What are the listing requirements of B shares?

A prospective issuer must be a joint stock limited company incorporated under the PRC Company Law and have more than five promoters, more than half of which shall have their domicile within the territory of the PRC. In accordance with the State Council's Regulations Concerning the Listing of Foreign Investment Shares inside China by a Joint Stock Limited Company promulgated by the State Council on December 25, 1995, the following requirements must be met for a joint stock limited company established by the means of promotion to apply for issuing B shares:

  1. The use of the proceeds must be in line with the State industry policy;

  2. Must comply with the State's regulations concerning the approval of project proposals for fixed asset investment;

  3. Must comply with the State's regulations concerning the use of foreign investment;

  4. The total share capital subscribed for by the promoters is no less than 35% of the total share capital that the prospective issuer intends to issue;

  5. The total amount of the sponsor's capital contributions is no less than RMB 150 million;

  6. The number of shares to be issued to the public accounts for more than 25% of the total number of shares of the issuers; where the total share capital to be issued exceeds RMB 400 million, the ratio of the shares that prospective issuer intends to issue to the public must be more than 15%;

  7. With respect to an existing enterprise restructured into an issuer, or a State-owned enterprise acting as the main promoter of the issuer, it must not have committed any material illegal acts during the last three years;

  8. With respect to an existing enterprise restructured into an issuer, or a State-owned enterprise acting as the main sponsor of an issuer, it have profits for the last three consecutive years.

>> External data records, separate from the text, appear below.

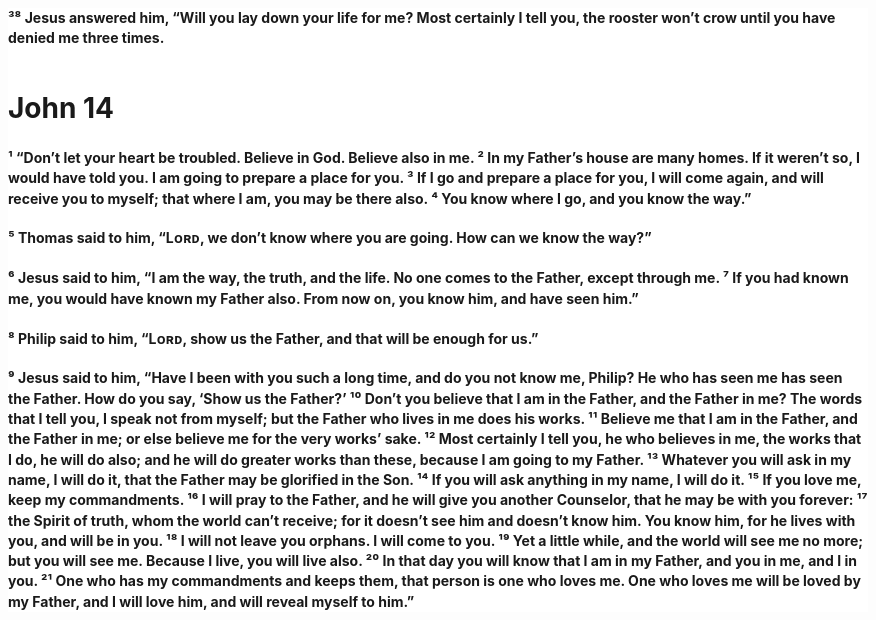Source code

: 
#### ³⁸ Jesus answered him, “Will you lay down your life for me? Most certainly I tell you, the rooster won’t crow until you have denied me three times. 

# John 14

#### ¹ “Don’t let your heart be troubled. Believe in God. Believe also in me. ² In my Father’s house are many homes. If it weren’t so, I would have told you. I am going to prepare a place for you. ³ If I go and prepare a place for you, I will come again, and will receive you to myself; that where I am, you may be there also. ⁴ You know where I go, and you know the way.” 


#### ⁵ Thomas said to him, “Lᴏʀᴅ, we don’t know where you are going. How can we know the way?” 


#### ⁶ Jesus said to him, “I am the way, the truth, and the life. No one comes to the Father, except through me. ⁷ If you had known me, you would have known my Father also. From now on, you know him, and have seen him.” 


#### ⁸ Philip said to him, “Lᴏʀᴅ, show us the Father, and that will be enough for us.” 


#### ⁹ Jesus said to him, “Have I been with you such a long time, and do you not know me, Philip? He who has seen me has seen the Father. How do you say, ‘Show us the Father?’ ¹⁰ Don’t you believe that I am in the Father, and the Father in me? The words that I tell you, I speak not from myself; but the Father who lives in me does his works. ¹¹ Believe me that I am in the Father, and the Father in me; or else believe me for the very works’ sake. ¹² Most certainly I tell you, he who believes in me, the works that I do, he will do also; and he will do greater works than these, because I am going to my Father. ¹³ Whatever you will ask in my name, I will do it, that the Father may be glorified in the Son. ¹⁴ If you will ask anything in my name, I will do it. ¹⁵ If you love me, keep my commandments. ¹⁶ I will pray to the Father, and he will give you another Counselor,  that he may be with you forever: ¹⁷ the Spirit of truth, whom the world can’t receive; for it doesn’t see him and doesn’t know him. You know him, for he lives with you, and will be in you. ¹⁸ I will not leave you orphans. I will come to you. ¹⁹ Yet a little while, and the world will see me no more; but you will see me. Because I live, you will live also. ²⁰ In that day you will know that I am in my Father, and you in me, and I in you. ²¹ One who has my commandments and keeps them, that person is one who loves me. One who loves me will be loved by my Father, and I will love him, and will reveal myself to him.”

In addition to the above-stated requirements, the prospective issuer must meet the requirements as specified by the CSRC. For example, the prospective issuer must be independent of the promoters in terms of assets, employees, accounts, organization, and business operations; the substantial shareholders/promoters with a 5% or more interest in the prospective issuer must undertake not to compete with the core business of a prospective issuer; and any connected transactions must be approved by independent directors and shareholders and properly disclosed in the listing documents.